== SELECTED PASSAGE
Sketching the equivalence classes of R N x N

Relation R on ℕ x ℕ

((a,b),(c,d)) R <=> a+b = c+d

Ok I had to prove that R is an equivalence relation (Reflexivity, symmetry, transtitivity). I already did that. Second part is to sketch all equivalence classes of R.

I dont understand or the way to sketch it. Do I have to draw a matrix? Or a coordinate system?

A coordinate system would simply cover the whole positive area of it. But I need to sketch the CLASSES of R so I dont think I understand it the way I should. What am I overlooking?

Re: Sketching the equivalence classes of R N x N

Quote:

Originally Posted by

**Cyganek** Relation R on ℕ x ℕ

((a,b),(c,d)) R <=> a+b = c+d

Ok I had to prove that R is an equivalence relation (Reflexivity, symmetry, transtitivity). I already did that. Second part is to sketch all equivalence classes of R.

I dont understand or the way to sketch it. Do I have to draw a matrix? Or a coordinate system?

A coordinate system would simply cover the whole positive area of it. But I need to sketch the CLASSES of R so I dont think I understand it the way I should. What am I overlooking?

Hint: Plot the point (a, b). Now plot any point which is equivalent to it. What kind of graph do you see?

-Dan

Re: Sketching the equivalence classes of R N x N

http://i.imgur.com/zVRFOb0.png

Red line = Class

Green dots = Actual elements (Because we are only looking at ℕ)

Is this correct?
====
== MATERIAL PROVIDED
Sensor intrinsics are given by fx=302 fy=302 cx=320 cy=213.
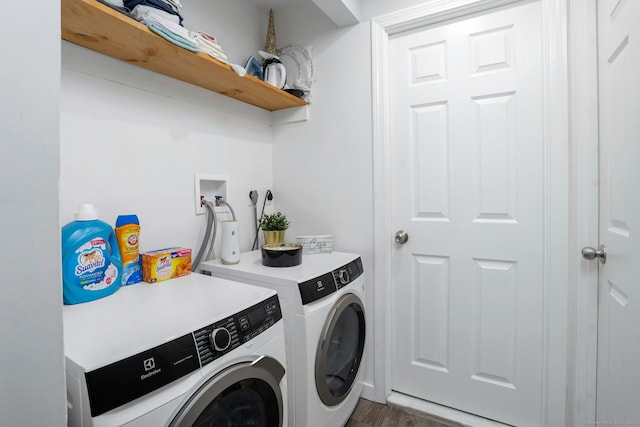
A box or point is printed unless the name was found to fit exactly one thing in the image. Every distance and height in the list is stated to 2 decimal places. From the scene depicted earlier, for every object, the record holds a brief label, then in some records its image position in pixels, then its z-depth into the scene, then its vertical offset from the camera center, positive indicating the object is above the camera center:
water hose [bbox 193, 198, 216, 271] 1.52 -0.12
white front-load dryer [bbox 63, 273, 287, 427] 0.61 -0.34
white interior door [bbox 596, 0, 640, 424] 0.90 +0.00
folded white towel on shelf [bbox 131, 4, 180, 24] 1.07 +0.72
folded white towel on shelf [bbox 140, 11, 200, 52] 1.06 +0.67
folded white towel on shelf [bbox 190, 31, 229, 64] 1.26 +0.71
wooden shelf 0.95 +0.63
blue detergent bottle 0.98 -0.16
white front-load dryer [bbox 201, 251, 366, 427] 1.18 -0.49
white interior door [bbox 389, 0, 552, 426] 1.45 -0.01
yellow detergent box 1.20 -0.21
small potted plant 1.72 -0.09
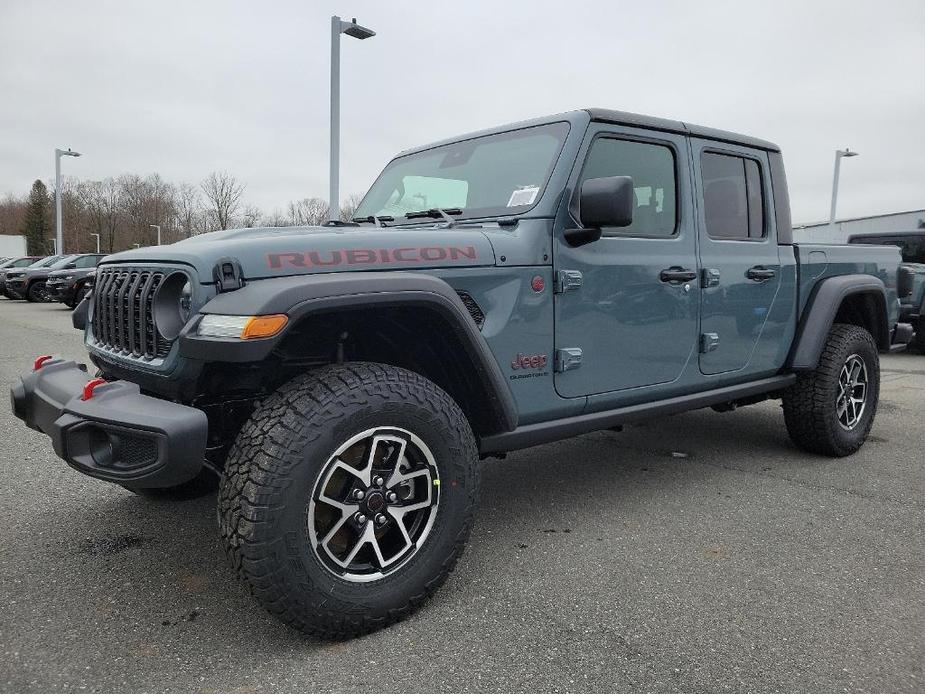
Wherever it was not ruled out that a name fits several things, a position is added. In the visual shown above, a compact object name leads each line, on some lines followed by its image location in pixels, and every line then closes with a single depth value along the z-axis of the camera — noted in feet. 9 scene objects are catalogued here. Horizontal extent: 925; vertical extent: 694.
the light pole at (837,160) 75.07
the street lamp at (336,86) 36.01
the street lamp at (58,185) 96.94
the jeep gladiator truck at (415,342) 7.14
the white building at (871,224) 94.26
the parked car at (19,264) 78.96
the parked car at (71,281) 54.86
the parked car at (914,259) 31.55
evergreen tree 253.85
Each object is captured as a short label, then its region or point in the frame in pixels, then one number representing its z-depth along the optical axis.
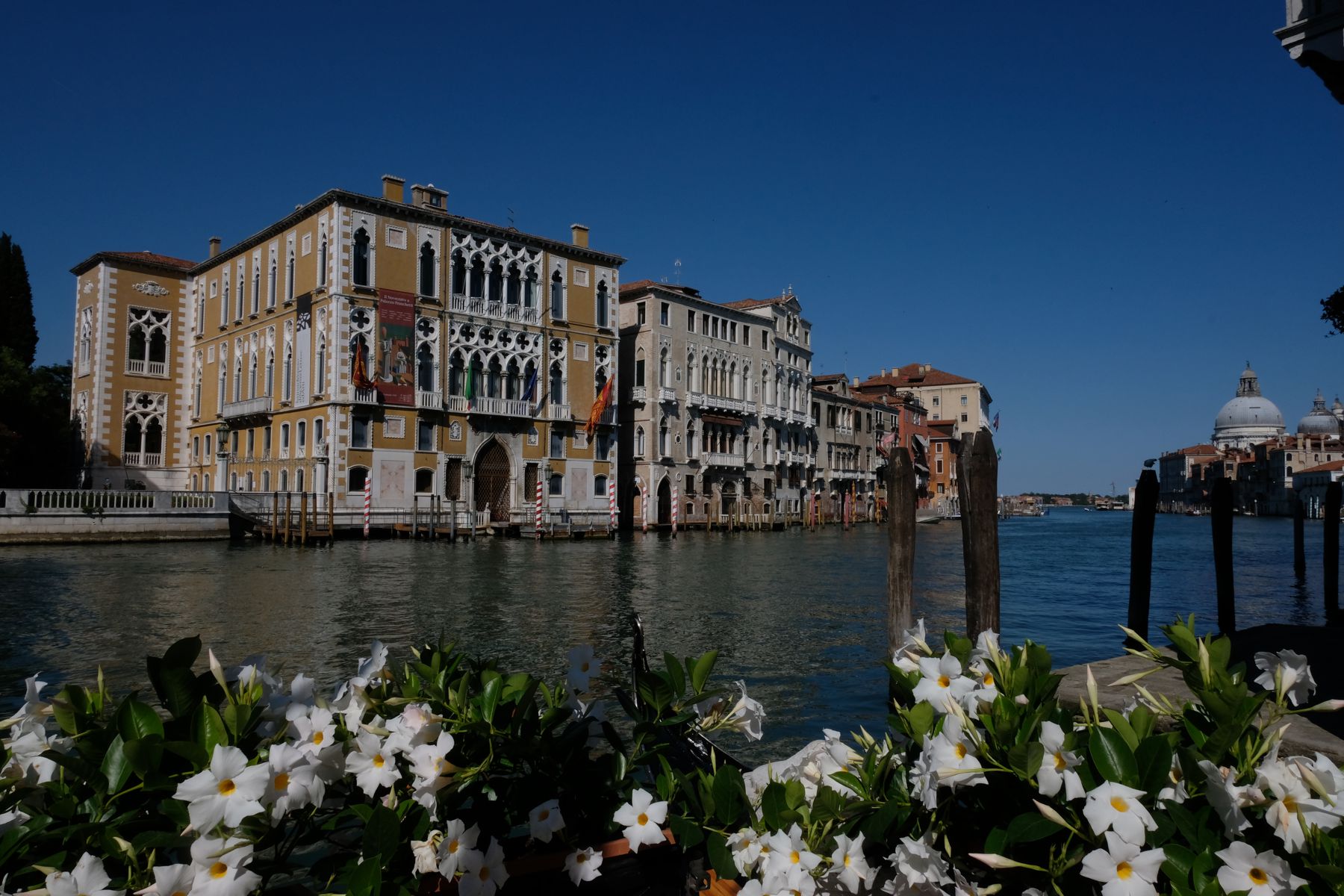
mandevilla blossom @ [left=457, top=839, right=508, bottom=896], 1.87
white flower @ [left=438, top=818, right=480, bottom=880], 1.82
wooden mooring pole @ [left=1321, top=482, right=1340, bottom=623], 11.86
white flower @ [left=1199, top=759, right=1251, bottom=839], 1.54
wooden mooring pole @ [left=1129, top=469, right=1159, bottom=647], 8.55
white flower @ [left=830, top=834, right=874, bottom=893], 1.88
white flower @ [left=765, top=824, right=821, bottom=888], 1.92
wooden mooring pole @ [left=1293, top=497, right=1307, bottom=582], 20.65
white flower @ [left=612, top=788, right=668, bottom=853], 2.07
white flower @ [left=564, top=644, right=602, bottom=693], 2.40
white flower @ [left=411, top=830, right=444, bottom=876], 1.82
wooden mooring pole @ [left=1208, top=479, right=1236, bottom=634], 9.77
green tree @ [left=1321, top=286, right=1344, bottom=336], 12.20
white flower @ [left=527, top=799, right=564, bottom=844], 2.09
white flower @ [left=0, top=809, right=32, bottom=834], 1.60
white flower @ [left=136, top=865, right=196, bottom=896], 1.55
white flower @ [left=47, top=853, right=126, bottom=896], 1.53
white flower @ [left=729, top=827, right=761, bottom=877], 2.06
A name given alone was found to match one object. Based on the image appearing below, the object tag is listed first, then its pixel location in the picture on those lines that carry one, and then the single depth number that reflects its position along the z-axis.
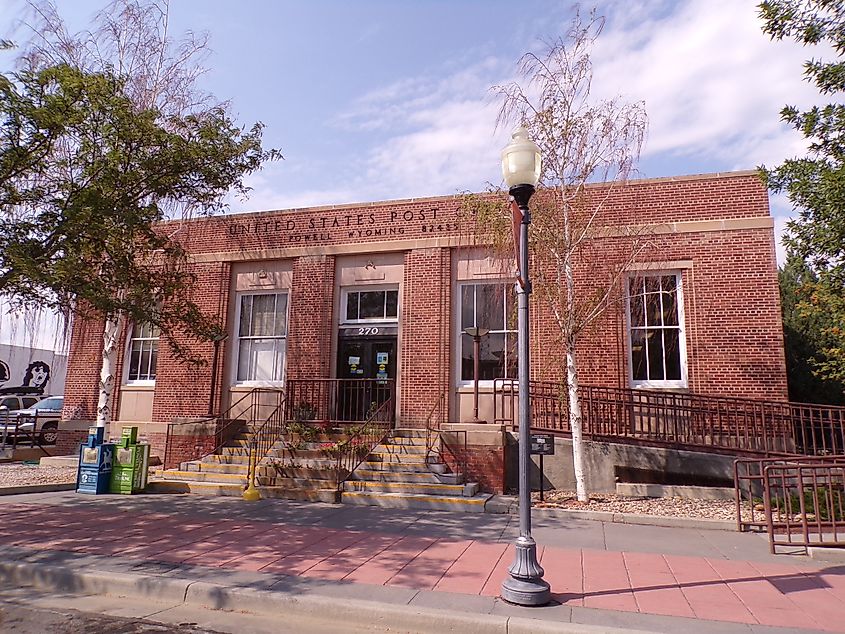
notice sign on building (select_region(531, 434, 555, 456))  9.30
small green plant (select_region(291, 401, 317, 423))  13.59
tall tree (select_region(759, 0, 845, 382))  9.30
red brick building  12.00
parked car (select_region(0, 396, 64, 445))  16.02
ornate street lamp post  5.19
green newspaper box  10.99
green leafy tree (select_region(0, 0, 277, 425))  8.13
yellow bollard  10.39
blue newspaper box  10.92
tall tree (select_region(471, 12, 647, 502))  10.41
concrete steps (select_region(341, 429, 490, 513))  9.95
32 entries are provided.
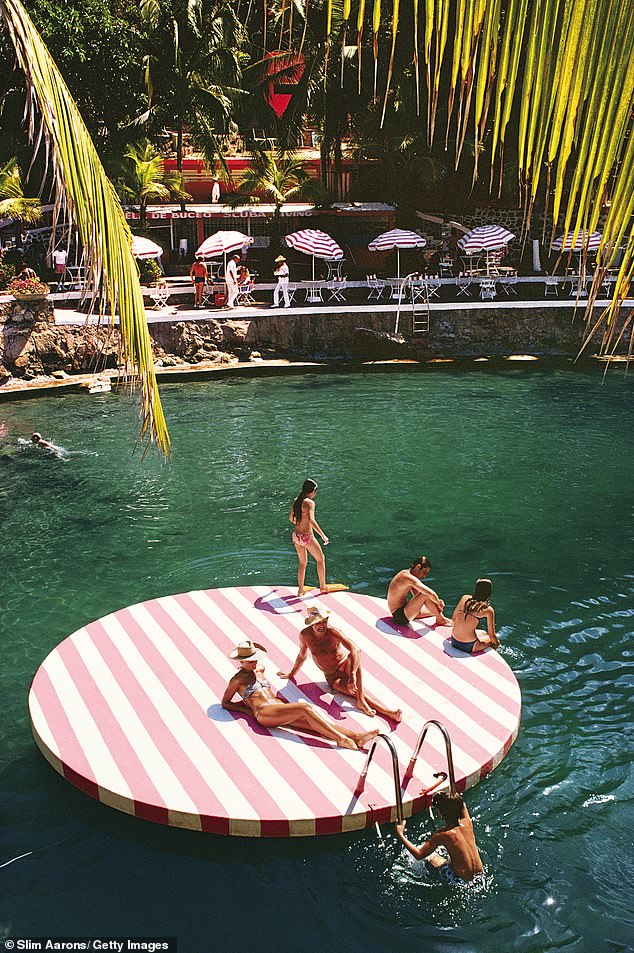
====
> [EXERCISE INSTRUCTIONS]: Continue the forum thread on sketching the equivalence classes of R, picking up after its last post.

> [RESULT OF THE TASK]:
Follow up Queston: I need to find a bijection for f: (ℕ x ℕ)/R --> ℕ

but I dont understand the question, especially the (ℕ x ℕ)/R.

Divisible by R? What do I need to do here? Example?

Re: Sketching the equivalence classes of R N x N

I wouldn't call the lines the class. Each class is the set of points (m,n) in NxN that lie on each of those lines. The lines also contain infinite coordinate pairs that aren't in the class because they aren't natural numbers.

One small problem with your drawing is that you've included the points on the axes which is incorrect. 0 is not a natural number.

So for example C[2] = {(1,1)}, C[3] = {(1,2),(2,1)}, C[4] = {(1,3),(2,2),(3,1)} etc. The classes consist of pairs of natural numbers.

As for your followup question. I'm going to assume that NxN/R is the set of equivalence classes generated by R over NxN, i.e. the classes you just derived.

So you are looking for a bijection, a one to one mapping, from each class to N. One such mapping is pretty obvious with a moment's thought.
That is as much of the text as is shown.